*** Opening Data to examine ***

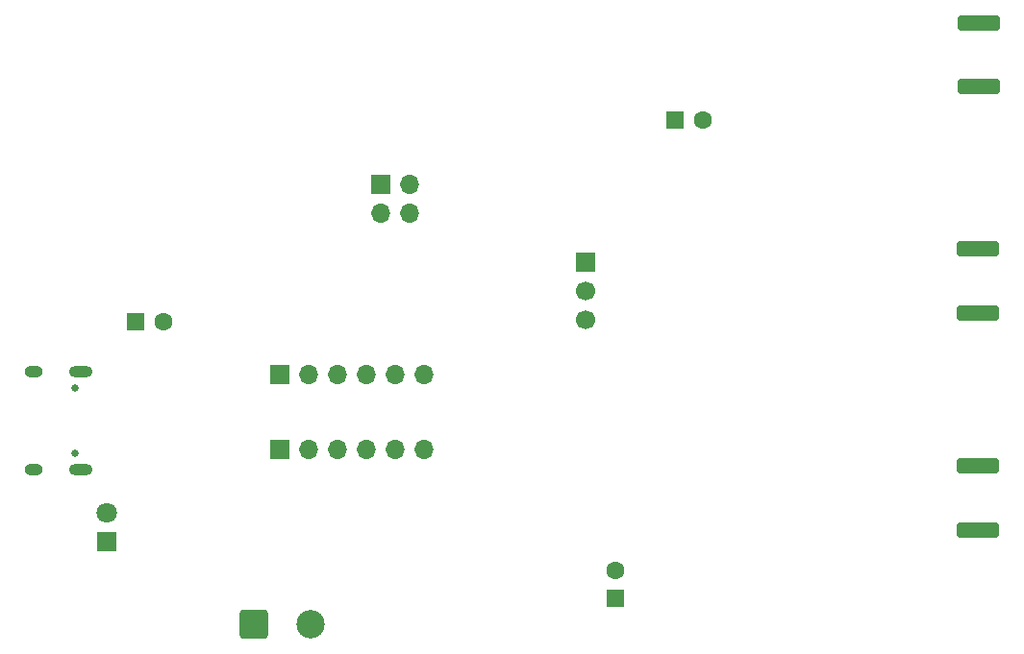
<source format=gbr>
%TF.GenerationSoftware,KiCad,Pcbnew,9.0.0*%
%TF.CreationDate,2025-04-10T09:35:26+02:00*%
%TF.ProjectId,3band_testboard_mcu_based,3362616e-645f-4746-9573-74626f617264,1.0*%
%TF.SameCoordinates,Original*%
%TF.FileFunction,Soldermask,Bot*%
%TF.FilePolarity,Negative*%
%FSLAX46Y46*%
G04 Gerber Fmt 4.6, Leading zero omitted, Abs format (unit mm)*
G04 Created by KiCad (PCBNEW 9.0.0) date 2025-04-10 09:35:26*
%MOMM*%
%LPD*%
G01*
G04 APERTURE LIST*
G04 Aperture macros list*
%AMRoundRect*
0 Rectangle with rounded corners*
0 $1 Rounding radius*
0 $2 $3 $4 $5 $6 $7 $8 $9 X,Y pos of 4 corners*
0 Add a 4 corners polygon primitive as box body*
4,1,4,$2,$3,$4,$5,$6,$7,$8,$9,$2,$3,0*
0 Add four circle primitives for the rounded corners*
1,1,$1+$1,$2,$3*
1,1,$1+$1,$4,$5*
1,1,$1+$1,$6,$7*
1,1,$1+$1,$8,$9*
0 Add four rect primitives between the rounded corners*
20,1,$1+$1,$2,$3,$4,$5,0*
20,1,$1+$1,$4,$5,$6,$7,0*
20,1,$1+$1,$6,$7,$8,$9,0*
20,1,$1+$1,$8,$9,$2,$3,0*%
G04 Aperture macros list end*
%ADD10RoundRect,0.250000X1.600000X-0.425000X1.600000X0.425000X-1.600000X0.425000X-1.600000X-0.425000X0*%
%ADD11R,1.700000X1.700000*%
%ADD12O,1.700000X1.700000*%
%ADD13RoundRect,0.250000X-1.000000X-1.000000X1.000000X-1.000000X1.000000X1.000000X-1.000000X1.000000X0*%
%ADD14C,2.500000*%
%ADD15R,1.800000X1.800000*%
%ADD16C,1.800000*%
%ADD17R,1.600000X1.600000*%
%ADD18C,1.600000*%
%ADD19C,0.650000*%
%ADD20O,2.100000X1.000000*%
%ADD21O,1.600000X1.000000*%
%ADD22C,1.700000*%
G04 APERTURE END LIST*
D10*
%TO.C,J2*%
X162814000Y-84522718D03*
X162814000Y-90172718D03*
%TD*%
D11*
%TO.C,J9*%
X110236000Y-59690000D03*
D12*
X112776000Y-59690000D03*
X110236000Y-62230000D03*
X112776000Y-62230000D03*
%TD*%
D11*
%TO.C,J8*%
X101346000Y-83058000D03*
D12*
X103886000Y-83058000D03*
X106426000Y-83058000D03*
X108966000Y-83058000D03*
X111506000Y-83058000D03*
X114046000Y-83058000D03*
%TD*%
D10*
%TO.C,J3*%
X162814000Y-65374000D03*
X162814000Y-71024000D03*
%TD*%
D13*
%TO.C,J5*%
X99100000Y-98465500D03*
D14*
X104100000Y-98465500D03*
%TD*%
D15*
%TO.C,D2*%
X86106000Y-91186000D03*
D16*
X86106000Y-88646000D03*
%TD*%
D17*
%TO.C,C9*%
X136144000Y-53975000D03*
D18*
X138644000Y-53975000D03*
%TD*%
D17*
%TO.C,C12*%
X88646000Y-71755000D03*
D18*
X91146000Y-71755000D03*
%TD*%
D11*
%TO.C,J7*%
X101346000Y-76454000D03*
D12*
X103886000Y-76454000D03*
X106426000Y-76454000D03*
X108966000Y-76454000D03*
X111506000Y-76454000D03*
X114046000Y-76454000D03*
%TD*%
D19*
%TO.C,J6*%
X83320000Y-77628000D03*
X83320000Y-83408000D03*
D20*
X83850000Y-76198000D03*
D21*
X79670000Y-76198000D03*
D20*
X83850000Y-84838000D03*
D21*
X79670000Y-84838000D03*
%TD*%
D17*
%TO.C,C8*%
X130937000Y-96201113D03*
D18*
X130937000Y-93701113D03*
%TD*%
D10*
%TO.C,J1*%
X162941000Y-45435000D03*
X162941000Y-51085000D03*
%TD*%
D11*
%TO.C,J10*%
X128270000Y-66548000D03*
D22*
X128270000Y-69088000D03*
X128270000Y-71628000D03*
%TD*%
M02*

</source>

*** Closing Data to examine ***

Only the lines that contain the string "rounded" should be copied from the entries above.

◆ **The completed task**
0 Rectangle with rounded corners*
0 Add four circle primitives for the rounded corners*
0 Add four rect primitives between the rounded corners*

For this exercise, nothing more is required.